# is the Pro Raptor a good choice to buy???



## Hawkeyejr (Apr 2, 2012)

Im looking to buy a kimber 45 but i dont know which on I should get . My father has a pro carry 2 and he like it a lot, but i want a different modle than his any sugguesting????


----------



## Sgt Riggs (Sep 16, 2010)

I love my Raptor Pro!!


----------



## budrock56 (Feb 2, 2012)

Got a new Pro Raptor II earlier this year. Love it. Great shooting gun. I got the blued one.


----------



## bj99 (Apr 1, 2013)

*Pro Carry CDP*



Hawkeyejr said:


> Im looking to buy a kimber 45 but i dont know which on I should get . My father has a pro carry 2 and he like it a lot, but i want a different modle than his any sugguesting????

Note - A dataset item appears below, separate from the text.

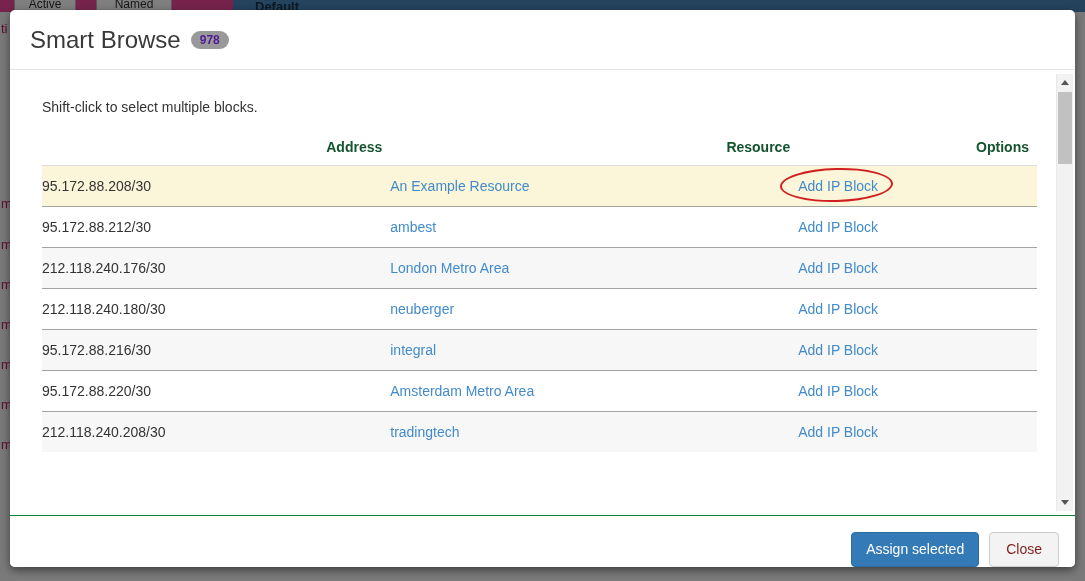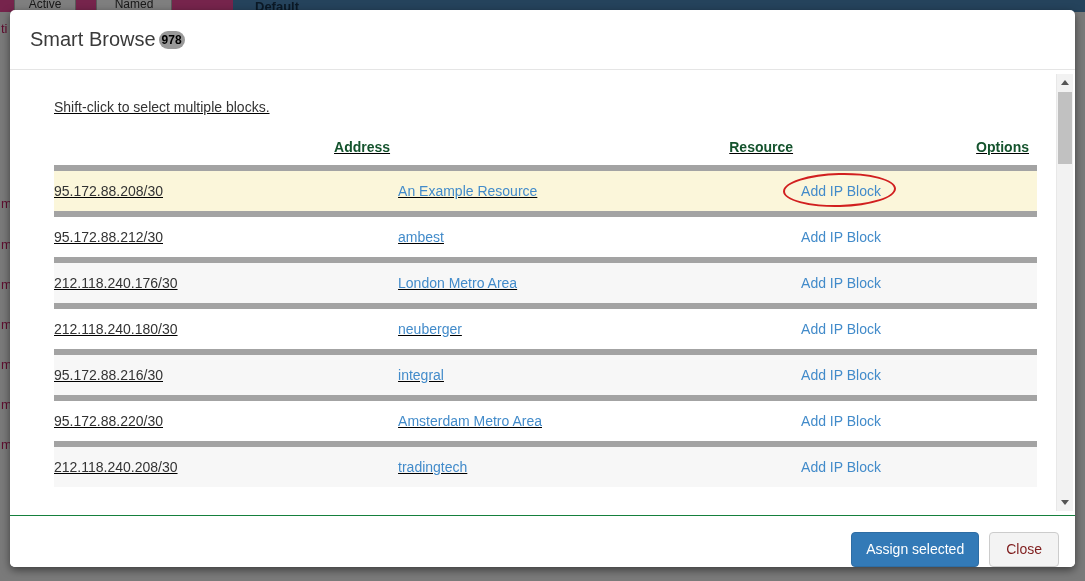"Smart Browse" .modal-title { font-size: 20px -> 24px }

I love my Pro Carry CDP. Very little kick, compared with the Ultra carry, but smaller and more concealable than the 5" Custom. I use an OWB El Paso Leatherworks Sky Six, and it is real comfortable. Each person has individual taste, and you need to try a few out. Good luck!


----------



## shaolin (Dec 31, 2012)

I love my Kimber CDP 2


----------



## Scrappy (Sep 7, 2013)

I chose the Pro Carry II w/night sights. My second choice was the Tactical Pro II but I didnt want the ambi safety. Any Kimber is a good choice


----------